Repensando tudo o que vivemos durante o período da pandemia, senti a necessidade de fazer profundas reflexões, de fazer um balanço da minha vida, da realidade do país e até do sentido da própria existência. Foi um tempo que nos obrigou a desacelerar e a encarar, com mais honestidade, aquilo que muitas vezes ignorávamos na correria do dia a dia. Entre incertezas e silêncios, surgiram questionamentos, aprendizados e uma nova forma de enxergar a vida, porque
O MUNDO PAROU...
Fonte: https://br.vexels.com/vetores/previsualizar/192973/desenhos-animados-do-planet-earth-coronavirus.

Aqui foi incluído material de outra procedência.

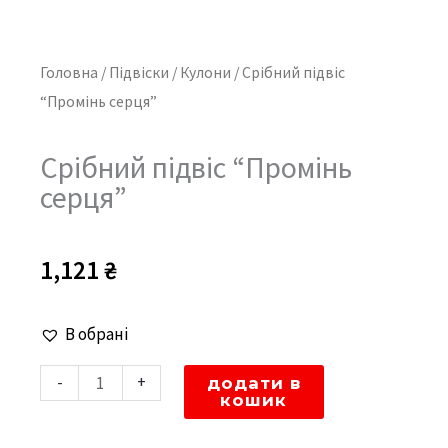
Головна
/
Підвіски
/
Кулони
/ Срібний підвіс
“Промінь серця”
Срібний підвіс “Промінь
серця”
1,121
₴
Срібний
В обрані
підвіс
-
+
додати в
"Промінь
кошик
серця"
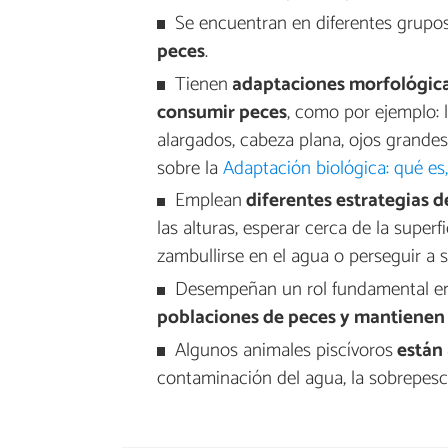
Se encuentran en diferentes grup
peces
.
Tienen
adaptaciones morfológicas
consumir peces
, como por ejemplo: l
alargados, cabeza plana, ojos grandes
sobre la
Adaptación biológica: qué es,
Emplean
diferentes estrategias d
las alturas, esperar cerca de la supe
zambullirse en el agua o perseguir a 
Desempeñan un rol fundamental en
poblaciones de peces y mantienen 
Algunos animales piscívoros
están
contaminación del agua, la sobrepesca,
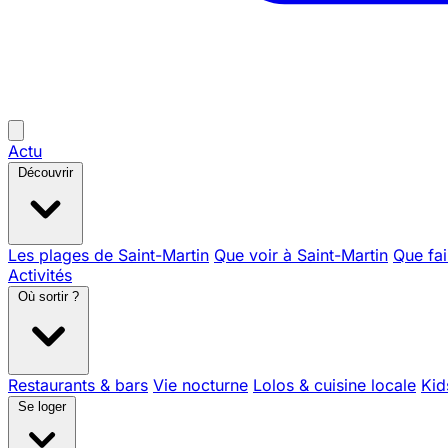
Actu
Découvrir
Les plages de Saint-Martin
Que voir à Saint-Martin
Que fai
Activités
Où sortir ?
Restaurants & bars
Vie nocturne
Lolos & cuisine locale
Kid
Se loger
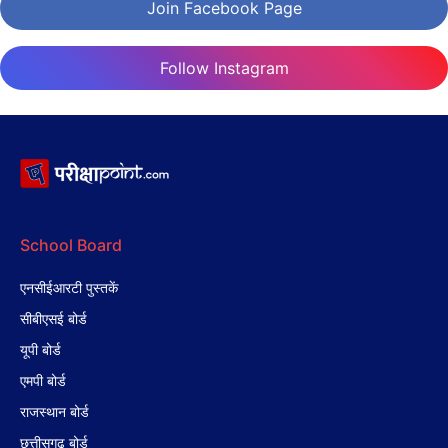
Join Facebook Page
Follow Instagram
School Board
एनसीईआरटी पुस्तकें
सीबीएसई बोर्ड
यूपी बोर्ड
एमपी बोर्ड
राजस्थान बोर्ड
छत्तीसगढ़ बोर्ड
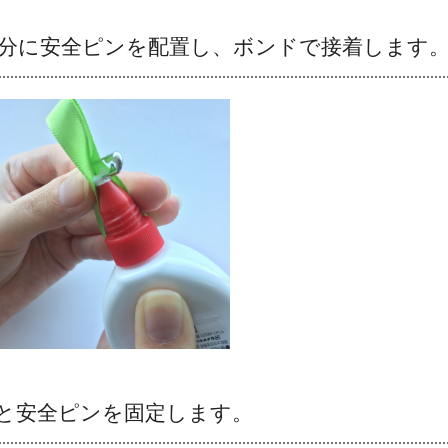
部分に安全ピンを配置し、ボンドで接着します
と安全ピンを固定します。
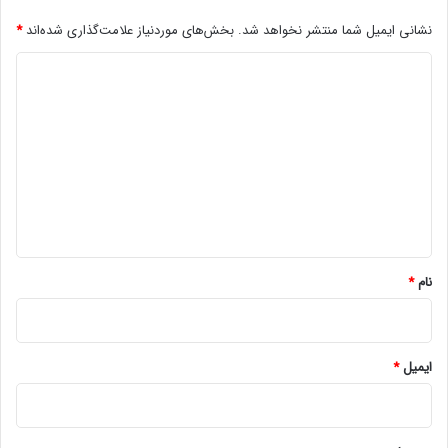
نشانی ایمیل شما منتشر نخواهد شد.
بخش‌های موردنیاز علامت‌گذاری شده‌اند
*
د
ی
د
گ
ا
ه
*
نام
*
ایمیل
*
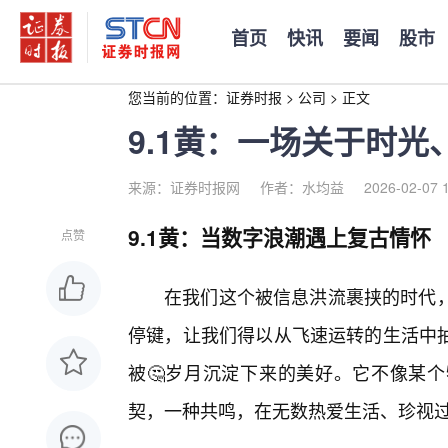
首页
快讯
要闻
股市
您当前的位置：
证券时报
>
公司
>
正文
9.1黄：一场关于时
来源：证券时报网
作者：水均益
2026-02-07 
9.1黄：当数字浪潮遇上复古情怀
点赞
在我们这个被信息洪流裹挟的时代，
停键，让我们得以从飞速运转的生活中
被🤔岁月沉淀下来的美好。它不像某
契，一种共鸣，在无数热爱生活、珍视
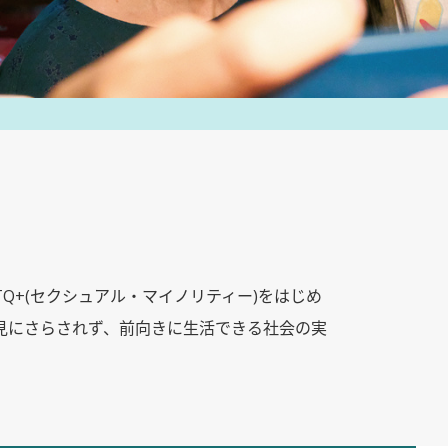
TQ+(セクシュアル・マイノリティー)をはじめ
見にさらされず、前向きに生活できる社会の実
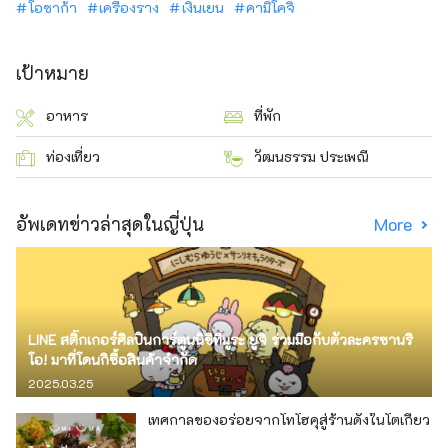
โอซาก้า
เครื่องราง
เงินเยน
คามิโคจิ
เป้าหมาย
อาหาร
ที่พัก
ท่องเที่ยว
วัฒนธรรม ประเพณี
อัพเดทข่าวล่าสุดในญี่ปุ่น
More
LINE สติ๊กเกอร์ศิลปินการ์ตูนนิชิทีมูระ ยูจิ ร่วมมือกับตัวละครซานริ
โอ! มาที่โดนกิซื้อสินค้าจำกัด
2025.03.25
เทศกาลของอร่อยจากโทโฮคุสู่ร้านดังในโตเกียว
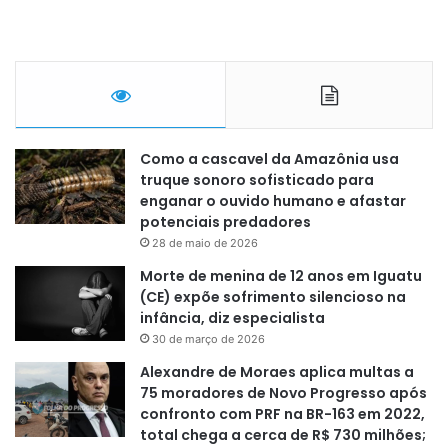
Como a cascavel da Amazônia usa
truque sonoro sofisticado para
enganar o ouvido humano e afastar
potenciais predadores
28 de maio de 2026
Morte de menina de 12 anos em Iguatu
(CE) expõe sofrimento silencioso na
infância, diz especialista
30 de março de 2026
Alexandre de Moraes aplica multas a
75 moradores de Novo Progresso após
confronto com PRF na BR-163 em 2022,
total chega a cerca de R$ 730 milhões;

Não é possível que as voltas do mundo nos deixem tão tontos assim: um
dia lá outro já aqui.
Não sabemos o futuro, mas podemos conjeturar, de toda forma, a beleza
está nas surpresas que possa trazer e nos surpreender: negativa ou
positivamente. Nisso reside a vida, trazer coisas novas, rememorar coisas
antigas e fazer perspectivas de futuros, isso tudo nos mostrar nossa pequenez
diante de um Deus onisciente, onipresente e onipotente.
Nunca pensei que o mundo não pararia, mas ele parou... Tudo ficou estranho
e indefinível...
Fui levada a fazer uma espécie de balanço silencioso da vida. Como quem
organiza gavetas antigas, revisitei sentimentos, prioridades e até certezas que
antes pareciam inabaláveis. A pressa do cotidiano deu lugar a um tempo mais
lento – às vezes angustiante, às vezes necessário. Isso nos obrigou a encarar a
nós mesmos sem distrações.
Olhei para a minha própria trajetória e percebi quantas coisas eu
adiava, quantas palavras deixavam de ser ditas e quantos gestos simples eram
negligenciados. Essa parada do mundo foi algo sobrenatural, fazendo com que entendêssemos
a fragilidade da vida, mas também revelou sua beleza nas pequenas coisas: no
cuidado, na presença, na esperança...
Ao mesmo tempo, pensar na situação do país despertou uma mistura de
sentimentos: inquietação, tristeza, mas também um desejo profundo de mudança.
Ficou evidente que não somos apenas indivíduos isolados, muito menos números...
Somos sim parte de um todo que sofre, que resiste e que precisa, urgentemente,
de mais empatia e de mais responsabilidade coletiva.
O que realmente importa? O que permanece quando tudo o mais é
interrompido? Descobri que, no fim, são os vínculos, a fé, o amor e a
capacidade de recomeçar que sustentam a vida. A pandemia foi, sem dúvida, um
tempo de dor e de perdas, porém, foi um duro e necessário convite a repensar
caminhos, ressignificar prioridades e aprender que viver vai muito além de
simplesmente existir – viver é reconhecer o valor de cada dia e a oportunidade
constante de ser melhor, para si e para o outro.